--- Begin Material ---
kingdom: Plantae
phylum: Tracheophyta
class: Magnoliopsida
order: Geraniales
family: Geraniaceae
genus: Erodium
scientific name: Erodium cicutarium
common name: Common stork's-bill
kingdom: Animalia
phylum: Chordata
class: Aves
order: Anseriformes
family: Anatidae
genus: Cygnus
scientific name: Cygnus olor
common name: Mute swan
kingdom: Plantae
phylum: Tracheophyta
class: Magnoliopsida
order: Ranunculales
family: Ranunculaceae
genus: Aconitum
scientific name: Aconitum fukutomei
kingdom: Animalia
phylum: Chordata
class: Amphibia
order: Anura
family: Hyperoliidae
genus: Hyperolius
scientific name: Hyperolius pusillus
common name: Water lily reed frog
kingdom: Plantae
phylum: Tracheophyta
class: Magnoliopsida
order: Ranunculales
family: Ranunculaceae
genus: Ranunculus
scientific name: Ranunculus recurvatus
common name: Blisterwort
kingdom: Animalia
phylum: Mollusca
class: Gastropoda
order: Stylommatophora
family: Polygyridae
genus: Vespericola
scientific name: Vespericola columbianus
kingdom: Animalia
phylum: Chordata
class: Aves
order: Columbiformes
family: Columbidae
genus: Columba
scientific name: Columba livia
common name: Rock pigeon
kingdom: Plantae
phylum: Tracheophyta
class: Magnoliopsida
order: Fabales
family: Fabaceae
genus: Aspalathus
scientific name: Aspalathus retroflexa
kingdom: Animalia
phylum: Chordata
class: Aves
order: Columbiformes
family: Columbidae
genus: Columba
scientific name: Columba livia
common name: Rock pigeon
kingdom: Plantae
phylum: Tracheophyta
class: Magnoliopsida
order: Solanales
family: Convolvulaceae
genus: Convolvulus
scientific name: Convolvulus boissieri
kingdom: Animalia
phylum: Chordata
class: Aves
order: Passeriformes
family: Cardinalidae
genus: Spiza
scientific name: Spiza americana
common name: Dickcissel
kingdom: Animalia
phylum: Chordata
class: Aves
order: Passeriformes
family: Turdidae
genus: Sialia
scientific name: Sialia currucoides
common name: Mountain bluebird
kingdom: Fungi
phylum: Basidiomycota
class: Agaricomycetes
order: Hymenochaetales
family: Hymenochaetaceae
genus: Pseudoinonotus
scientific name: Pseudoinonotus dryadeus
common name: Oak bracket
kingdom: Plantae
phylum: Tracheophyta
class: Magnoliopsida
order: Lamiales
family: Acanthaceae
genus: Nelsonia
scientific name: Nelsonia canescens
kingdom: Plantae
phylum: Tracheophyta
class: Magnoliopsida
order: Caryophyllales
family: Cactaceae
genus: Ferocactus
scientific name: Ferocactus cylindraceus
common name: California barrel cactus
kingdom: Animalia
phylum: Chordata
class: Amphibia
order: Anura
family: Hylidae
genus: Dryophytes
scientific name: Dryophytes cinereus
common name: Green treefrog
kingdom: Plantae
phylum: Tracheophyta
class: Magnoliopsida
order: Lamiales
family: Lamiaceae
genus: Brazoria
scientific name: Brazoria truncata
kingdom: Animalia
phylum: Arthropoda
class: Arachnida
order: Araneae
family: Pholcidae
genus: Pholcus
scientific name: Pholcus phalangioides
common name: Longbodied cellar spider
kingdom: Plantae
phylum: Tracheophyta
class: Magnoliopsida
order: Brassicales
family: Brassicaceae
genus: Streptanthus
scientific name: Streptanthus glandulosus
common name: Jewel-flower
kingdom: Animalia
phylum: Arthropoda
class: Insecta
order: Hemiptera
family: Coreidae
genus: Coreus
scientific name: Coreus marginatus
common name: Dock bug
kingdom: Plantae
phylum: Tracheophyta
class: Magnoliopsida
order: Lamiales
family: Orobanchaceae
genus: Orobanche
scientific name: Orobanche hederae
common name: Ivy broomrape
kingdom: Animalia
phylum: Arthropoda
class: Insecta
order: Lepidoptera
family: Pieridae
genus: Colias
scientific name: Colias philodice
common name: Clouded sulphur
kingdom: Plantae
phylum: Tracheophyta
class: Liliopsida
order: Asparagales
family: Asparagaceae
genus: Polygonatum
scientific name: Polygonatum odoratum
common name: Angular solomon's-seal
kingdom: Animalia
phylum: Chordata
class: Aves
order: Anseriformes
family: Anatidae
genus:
--- End Material ---
=== Given exercise ===
Render every line of the material above as a Markdown table with two columns, Index and Entry. Number the rows in order and leave out any blank lines.

=== Full output ===
| Index | Entry |
|---|---|
| 1 | kingdom: Plantae |
| 2 | phylum: Tracheophyta |
| 3 | class: Magnoliopsida |
| 4 | order: Geraniales |
| 5 | family: Geraniaceae |
| 6 | genus: Erodium |
| 7 | scientific name: Erodium cicutarium |
| 8 | common name: Common stork's-bill |
| 9 | kingdom: Animalia |
| 10 | phylum: Chordata |
| 11 | class: Aves |
| 12 | order: Anseriformes |
| 13 | family: Anatidae |
| 14 | genus: Cygnus |
| 15 | scientific name: Cygnus olor |
| 16 | common name: Mute swan |
| 17 | kingdom: Plantae |
| 18 | phylum: Tracheophyta |
| 19 | class: Magnoliopsida |
| 20 | order: Ranunculales |
| 21 | family: Ranunculaceae |
| 22 | genus: Aconitum |
| 23 | scientific name: Aconitum fukutomei |
| 24 | kingdom: Animalia |
| 25 | phylum: Chordata |
| 26 | class: Amphibia |
| 27 | order: Anura |
| 28 | family: Hyperoliidae |
| 29 | genus: Hyperolius |
| 30 | scientific name: Hyperolius pusillus |
| 31 | common name: Water lily reed frog |
| 32 | kingdom: Plantae |
| 33 | phylum: Tracheophyta |
| 34 | class: Magnoliopsida |
| 35 | order: Ranunculales |
| 36 | family: Ranunculaceae |
| 37 | genus: Ranunculus |
| 38 | scientific name: Ranunculus recurvatus |
| 39 | common name: Blisterwort |
| 40 | kingdom: Animalia |
| 41 | phylum: Mollusca |
| 42 | class: Gastropoda |
| 43 | order: Stylommatophora |
| 44 | family: Polygyridae |
| 45 | genus: Vespericola |
| 46 | scientific name: Vespericola columbianus |
| 47 | kingdom: Animalia |
| 48 | phylum: Chordata |
| 49 | class: Aves |
| 50 | order: Columbiformes |
| 51 | family: Columbidae |
| 52 | genus: Columba |
| 53 | scientific name: Columba livia |
| 54 | common name: Rock pigeon |
| 55 | kingdom: Plantae |
| 56 | phylum: Tracheophyta |
| 57 | class: Magnoliopsida |
| 58 | order: Fabales |
| 59 | family: Fabaceae |
| 60 | genus: Aspalathus |
| 61 | scientific name: Aspalathus retroflexa |
| 62 | kingdom: Animalia |
| 63 | phylum: Chordata |
| 64 | class: Aves |
| 65 | order: Columbiformes |
| 66 | family: Columbidae |
| 67 | genus: Columba |
| 68 | scientific name: Columba livia |
| 69 | common name: Rock pigeon |
| 70 | kingdom: Plantae |
| 71 | phylum: Tracheophyta |
| 72 | class: Magnoliopsida |
| 73 | order: Solanales |
| 74 | family: Convolvulaceae |
| 75 | genus: Convolvulus |
| 76 | scientific name: Convolvulus boissieri |
| 77 | kingdom: Animalia |
| 78 | phylum: Chordata |
| 79 | class: Aves |
| 80 | order: Passeriformes |
| 81 | family: Cardinalidae |
| 82 | genus: Spiza |
| 83 | scientific name: Spiza americana |
| 84 | common name: Dickcissel |
| 85 | kingdom: Animalia |
| 86 | phylum: Chordata |
| 87 | class: Aves |
| 88 | order: Passeriformes |
| 89 | family: Turdidae |
| 90 | genus: Sialia |
| 91 | scientific name: Sialia currucoides |
| 92 | common name: Mountain bluebird |
| 93 | kingdom: Fungi |
| 94 | phylum: Basidiomycota |
| 95 | class: Agaricomycetes |
| 96 | order: Hymenochaetales |
| 97 | family: Hymenochaetaceae |
| 98 | genus: Pseudoinonotus |
| 99 | scientific name: Pseudoinonotus dryadeus |
| 100 | common name: Oak bracket |
| 101 | kingdom: Plantae |
| 102 | phylum: Tracheophyta |
| 103 | class: Magnoliopsida |
| 104 | order: Lamiales |
| 105 | family: Acanthaceae |
| 106 | genus: Nelsonia |
| 107 | scientific name: Nelsonia canescens |
| 108 | kingdom: Plantae |
| 109 | phylum: Tracheophyta |
| 110 | class: Magnoliopsida |
| 111 | order: Caryophyllales |
| 112 | family: Cactaceae |
| 113 | genus: Ferocactus |
| 114 | scientific name: Ferocactus cylindraceus |
| 115 | common name: California barrel cactus |
| 116 | kingdom: Animalia |
| 117 | phylum: Chordata |
| 118 | class: Amphibia |
| 119 | order: Anura |
| 120 | family: Hylidae |
| 121 | genus: Dryophytes |
| 122 | scientific name: Dryophytes cinereus |
| 123 | common name: Green treefrog |
| 124 | kingdom: Plantae |
| 125 | phylum: Tracheophyta |
| 126 | class: Magnoliopsida |
| 127 | order: Lamiales |
| 128 | family: Lamiaceae |
| 129 | genus: Brazoria |
| 130 | scientific name: Brazoria truncata |
| 131 | kingdom: Animalia |
| 132 | phylum: Arthropoda |
| 133 | class: Arachnida |
| 134 | order: Araneae |
| 135 | family: Pholcidae |
| 136 | genus: Pholcus |
| 137 | scientific name: Pholcus phalangioides |
| 138 | common name: Longbodied cellar spider |
| 139 | kingdom: Plantae |
| 140 | phylum: Tracheophyta |
| 141 | class: Magnoliopsida |
| 142 | order: Brassicales |
| 143 | family: Brassicaceae |
| 144 | genus: Streptanthus |
| 145 | scientific name: Streptanthus glandulosus |
| 146 | common name: Jewel-flower |
| 147 | kingdom: Animalia |
| 148 | phylum: Arthropoda |
| 149 | class: Insecta |
| 150 | order: Hemiptera |
| 151 | family: Coreidae |
| 152 | genus: Coreus |
| 153 | scientific name: Coreus marginatus |
| 154 | common name: Dock bug |
| 155 | kingdom: Plantae |
| 156 | phylum: Tracheophyta |
| 157 | class: Magnoliopsida |
| 158 | order: Lamiales |
| 159 | family: Orobanchaceae |
| 160 | genus: Orobanche |
| 161 | scientific name: Orobanche hederae |
| 162 | common name: Ivy broomrape |
| 163 | kingdom: Animalia |
| 164 | phylum: Arthropoda |
| 165 | class: Insecta |
| 166 | order: Lepidoptera |
| 167 | family: Pieridae |
| 168 | genus: Colias |
| 169 | scientific name: Colias philodice |
| 170 | common name: Clouded sulphur |
| 171 | kingdom: Plantae |
| 172 | phylum: Tracheophyta |
| 173 | class: Liliopsida |
| 174 | order: Asparagales |
| 175 | family: Asparagaceae |
| 176 | genus: Polygonatum |
| 177 | scientific name: Polygonatum odoratum |
| 178 | common name: Angular solomon's-seal |
| 179 | kingdom: Animalia |
| 180 | phylum: Chordata |
| 181 | class: Aves |
| 182 | order: Anseriformes |
| 183 | family: Anatidae |
| 184 | genus: |